The 2019 Repo Crisis and COVID Response

EDWARD DOWD: Yeah. So you know, going into 2019 we had a synchronized global slowdown occurring. There was a repo crisis and that’s the plumbing. Repos are overnight lending between banks and the Federal Reserve and that’s the plumbing of the system. And that started to unravel in the fall of 2019.

And then lo and behold, COVID magically came along and this crisis allowed and gave central banks and governments license to spend like drunken sailors. So Federal Reserve printed money and the US government spent that money again. Printing money doesn’t really matter until it gets into the system. And that was via the fiscal deficits that exploded and the free money that people got during COVID that created for the first time actual inflation.

The inflation since 2009, prior to that was asset inflation. This created actual goods inflation. And then the Federal Reserve went on its unprecedented monetary hike cycle, the fastest rate hike cycle we’ve ever seen.

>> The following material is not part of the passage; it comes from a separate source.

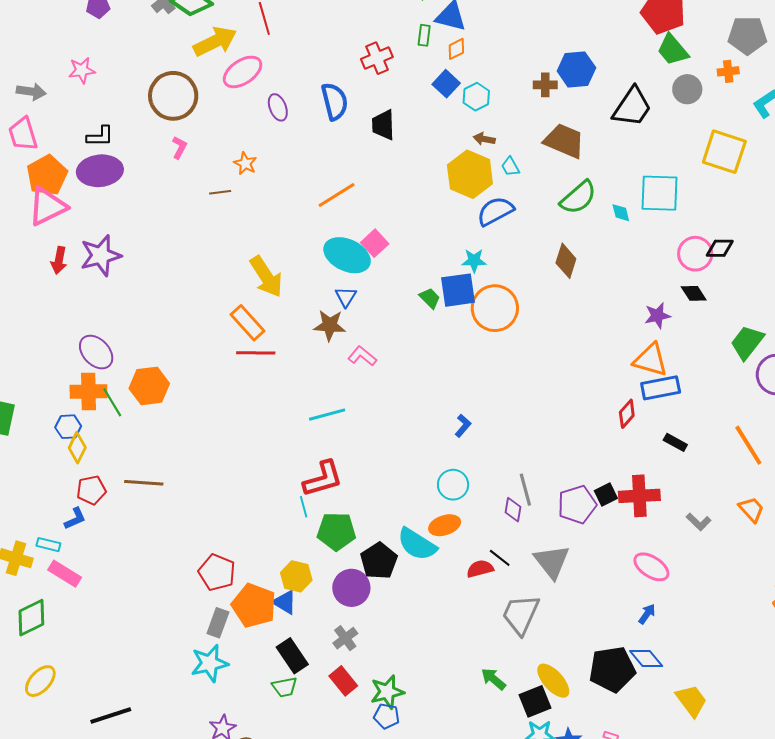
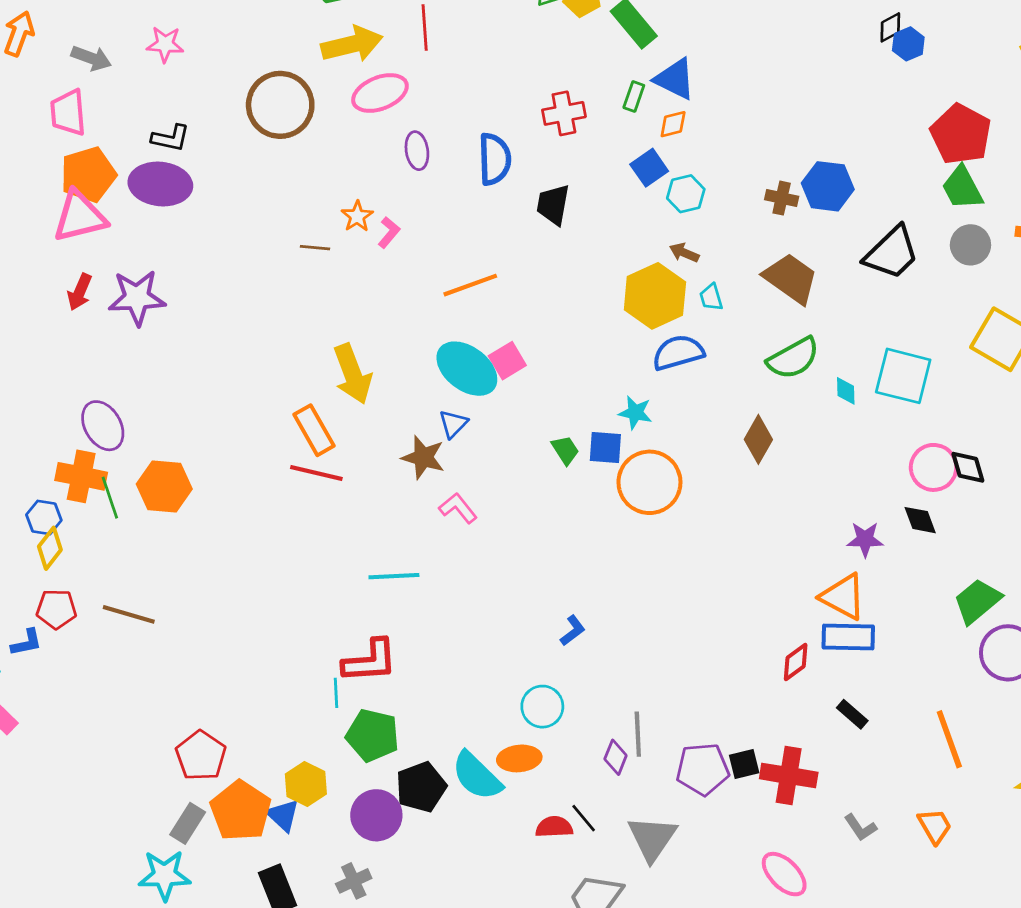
pink L-shape: (179, 147) -> (389, 232), moved
black diamond: (720, 248) -> (968, 467), turned 60
blue square: (458, 290) -> (605, 447), size x0.7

And so here we are, and we need another acceleration of government spending. We got that in the Biden administration. The last two years of their administration, as they ramped the illegal immigration activity. We were running crisis deficit spending, 8%. The last time we saw that was in the great financial crisis. You have to ask yourself what was going on.

I believe, and it’s starting to come out, that a lot of that spend was on the purposeful logistical operation of bringing in 20 million people into the US, which did affect the economy.